(Beginning of TEXT PROVIDED)
Major issues with the data files are identified during this stage. A detailed QA checklist is provided on the ORNL DAAC website [16]. If there are any unresolved questions or if there are any issues with the data files identified through the QA process, the interaction with the data provider is reopened, and email communications are initiated and tracked to resolve the issues. The speed at which the curation progresses depends on the responsiveness of the data provider and the integrity and completeness of the data files
In addition to the QA, ORNL DAAC staff also prepare metadata for discovery and compile comprehensive documentation that is relevant for future users; we use the 20-years rule [17], a time far enough into the future to be useful for preparing documentation for both sharing and archiving data. Compiling descriptive data set documentation for future users is a time consuming but critical curation process. During the documentation phase, verification is performed to ensure that the documentation matches the files received. During curation, ORNL DAAC staff evaluate if the data set and its contents are clearly described and that the geospatial and temporal information are complete. Other key information about the data files such as the data file parameters, units, research methodology, etc. are added to the documentation. If the data set contains data about field stations, information about those field sites (site name, geographic place name, geographic coordinates, elevation, and climate, biosphere, and soil characteristics) is added to the documentation. Calibration information, algorithms, and data quality information are added to the documentation as well. The documentation staff also build a comprehensive reference list that allows users to link the data files to the published research articles that were used to conduct the research and create the data files. Any data use or access policy information is added to the documentation as well.
One of the key benefits of the SAuS system is the ability to centrally manage the documentation and metadata workflow during the curation phase. The documentation is compiled, edited, and approved by several data archive staff. An online metadata editor provided by the SAuS system allows for the documentation and metadata to be shared and edited through a common centralized web based system. The centralized web-based eliminates duplication of document versions residing on individuals’ systems and also reduces the need for paper printouts, allowing for editing and approval of the finalized documentation directly within the ingest online system. To keep all of this information synchronized, to facilitate consistency, and to eliminate redundancy the SAuS metadata editor provides views to the metadata XML files, the documentation HTML pages, and the database table view of the data file records. The editor integrates the information across the three views to allow seamless access and eliminates duplication, thereby making the process more efficient. Before SAuS, if the description of a data file has to be updated, for example, the information had to be changed by hand in three places: in the documentation HTML, XML record, and the relational database that powers the archive web interface. Changes therefore took more time and could possibly have led to inconsistency in content. The centralized automated SAuS system facilitates integration and speeds up the process of documentation creation. Figure 7 shows a screenshot of the metadata editor.
(End of TEXT PROVIDED)
(Beginning of AVAILABLE DATA)
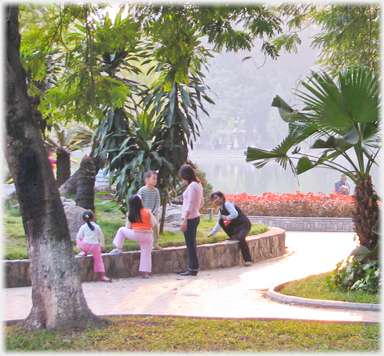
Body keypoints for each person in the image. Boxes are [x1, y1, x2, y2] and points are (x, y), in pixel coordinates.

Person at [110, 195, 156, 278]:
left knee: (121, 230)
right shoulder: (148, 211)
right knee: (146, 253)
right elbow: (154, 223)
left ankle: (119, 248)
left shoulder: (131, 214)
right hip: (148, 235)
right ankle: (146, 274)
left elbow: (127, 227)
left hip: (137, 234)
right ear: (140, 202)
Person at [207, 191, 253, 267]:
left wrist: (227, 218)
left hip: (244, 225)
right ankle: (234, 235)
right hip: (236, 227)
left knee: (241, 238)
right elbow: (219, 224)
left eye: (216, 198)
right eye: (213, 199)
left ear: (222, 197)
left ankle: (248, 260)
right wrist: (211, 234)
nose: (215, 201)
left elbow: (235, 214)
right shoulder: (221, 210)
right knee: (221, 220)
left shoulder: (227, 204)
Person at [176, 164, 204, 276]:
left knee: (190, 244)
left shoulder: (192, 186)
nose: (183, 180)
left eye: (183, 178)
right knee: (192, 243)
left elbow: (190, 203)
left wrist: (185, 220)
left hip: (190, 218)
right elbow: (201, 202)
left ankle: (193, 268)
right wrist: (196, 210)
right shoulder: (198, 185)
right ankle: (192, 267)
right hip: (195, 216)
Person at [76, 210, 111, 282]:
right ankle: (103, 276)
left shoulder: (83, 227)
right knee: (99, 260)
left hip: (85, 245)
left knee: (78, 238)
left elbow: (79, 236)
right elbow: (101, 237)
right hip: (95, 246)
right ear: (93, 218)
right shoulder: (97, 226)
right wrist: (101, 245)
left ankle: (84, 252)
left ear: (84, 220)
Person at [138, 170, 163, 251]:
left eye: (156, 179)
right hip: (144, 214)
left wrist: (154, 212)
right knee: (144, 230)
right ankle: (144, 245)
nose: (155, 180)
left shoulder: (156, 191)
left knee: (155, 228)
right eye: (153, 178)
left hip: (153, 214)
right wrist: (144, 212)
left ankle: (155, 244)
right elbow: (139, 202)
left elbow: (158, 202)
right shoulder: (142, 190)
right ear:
(End of AVAILABLE DATA)
| WORK INSTRUCTION 1 |
List the views that the SAuS metadata editor provides, according to the data curation text.
| WORK INSTRUCTION 2 |
Answer these from the data curation text:
(a) What does the speed of curation depend on?
(b) What rule does ORNL DAAC staff use when preparing documentation?
(c) Who compiles, edits, and approves the documentation?
| WORK INSTRUCTION 3 |
Please extend the data curation text with a few more sentences, picking up after its last line.
The items have no connection to the data curation text.

| TASK RESULT 1 |
- The metadata XML files
- The documentation HTML pages
- The database table view of the data file records

| TASK RESULT 2 |
(a) The responsiveness of the data provider and the integrity and completeness of the data files.
(b) The 20-years rule.
(c) Several data archive staff.

| TASK RESULT 3 |
After the quality of the data files is verified and documentation compiled the ORNL DAAC generates a data set citation that includes familiar elements of a citation, including authors, year, title, and digital object identifier (DOI). The DOI for the data set will remain fixed but the location (URL) of the data set may change. The DOI replaces the UUID that was used during internal curation only. An example citation is provided below.
Thornton, P.E., M.M. Thornton, B.W. Mayer, N. Wilhelmi, Y. Wei, R. Devarakonda, and R.B. Cook. 2014. Daymet: Daily Surface Weather Data on a 1-km Grid for North America, Version 2. ORNL DAAC, Oak Ridge, Tennessee, USA. Accessed August 25, 2015. Time Period: 1980-01-01 to 1985-12-31. Spatial range: N=35.05, S=32.50, W=-101.80, E=-85.20.
The citation acknowledges the researchers who provided the data products. The SAuS workflow provides the metadata needed to register the data set with the DOI registry using EzID [18]. The metadata used in the workflow also facilitates the creation of a data set landing page. The data set landing page is web location showing access information to the data set made available to a client via resolution of the DOI. The SAuS system also facilitates the creation of the data file and metadata distribution package for user access.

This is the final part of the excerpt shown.